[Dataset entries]
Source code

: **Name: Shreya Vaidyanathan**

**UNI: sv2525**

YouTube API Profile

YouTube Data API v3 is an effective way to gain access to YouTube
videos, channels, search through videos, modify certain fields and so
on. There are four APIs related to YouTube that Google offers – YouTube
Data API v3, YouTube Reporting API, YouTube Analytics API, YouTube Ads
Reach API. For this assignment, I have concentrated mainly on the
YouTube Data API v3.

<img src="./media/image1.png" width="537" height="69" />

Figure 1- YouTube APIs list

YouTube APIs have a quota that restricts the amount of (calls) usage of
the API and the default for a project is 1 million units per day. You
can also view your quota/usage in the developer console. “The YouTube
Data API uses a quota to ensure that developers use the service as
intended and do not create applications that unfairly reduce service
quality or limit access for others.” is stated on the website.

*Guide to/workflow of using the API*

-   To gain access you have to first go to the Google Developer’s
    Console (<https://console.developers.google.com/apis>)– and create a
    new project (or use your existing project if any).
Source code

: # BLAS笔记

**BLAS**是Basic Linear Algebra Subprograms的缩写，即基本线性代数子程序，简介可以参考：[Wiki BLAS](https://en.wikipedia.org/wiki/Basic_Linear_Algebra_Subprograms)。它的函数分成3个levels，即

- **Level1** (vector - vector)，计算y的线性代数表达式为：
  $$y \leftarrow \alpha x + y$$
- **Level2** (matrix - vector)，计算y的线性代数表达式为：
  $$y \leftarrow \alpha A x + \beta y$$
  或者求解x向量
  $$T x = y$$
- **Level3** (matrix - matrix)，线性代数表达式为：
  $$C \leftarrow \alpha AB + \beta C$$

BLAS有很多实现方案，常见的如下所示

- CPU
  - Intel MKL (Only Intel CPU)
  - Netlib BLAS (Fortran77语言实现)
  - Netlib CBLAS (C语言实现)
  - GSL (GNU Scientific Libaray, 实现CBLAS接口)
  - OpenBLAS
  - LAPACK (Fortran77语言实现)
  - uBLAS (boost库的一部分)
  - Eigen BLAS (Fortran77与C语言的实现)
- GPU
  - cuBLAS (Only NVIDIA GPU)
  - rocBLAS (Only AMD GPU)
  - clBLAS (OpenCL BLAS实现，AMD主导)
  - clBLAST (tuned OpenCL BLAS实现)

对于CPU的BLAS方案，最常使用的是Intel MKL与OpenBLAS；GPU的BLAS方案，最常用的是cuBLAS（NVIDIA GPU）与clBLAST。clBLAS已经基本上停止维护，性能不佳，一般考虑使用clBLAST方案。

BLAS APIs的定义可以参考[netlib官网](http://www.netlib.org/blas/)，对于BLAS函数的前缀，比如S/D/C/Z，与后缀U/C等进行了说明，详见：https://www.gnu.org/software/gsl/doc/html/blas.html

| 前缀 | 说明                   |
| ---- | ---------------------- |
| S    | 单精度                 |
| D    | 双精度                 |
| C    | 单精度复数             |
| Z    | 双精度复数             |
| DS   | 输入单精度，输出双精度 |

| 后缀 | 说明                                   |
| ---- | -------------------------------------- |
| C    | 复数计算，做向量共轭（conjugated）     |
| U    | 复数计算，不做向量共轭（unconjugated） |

What is needed —
Only the number should be given: how many lines in the data contain the string "access".

Answer —
3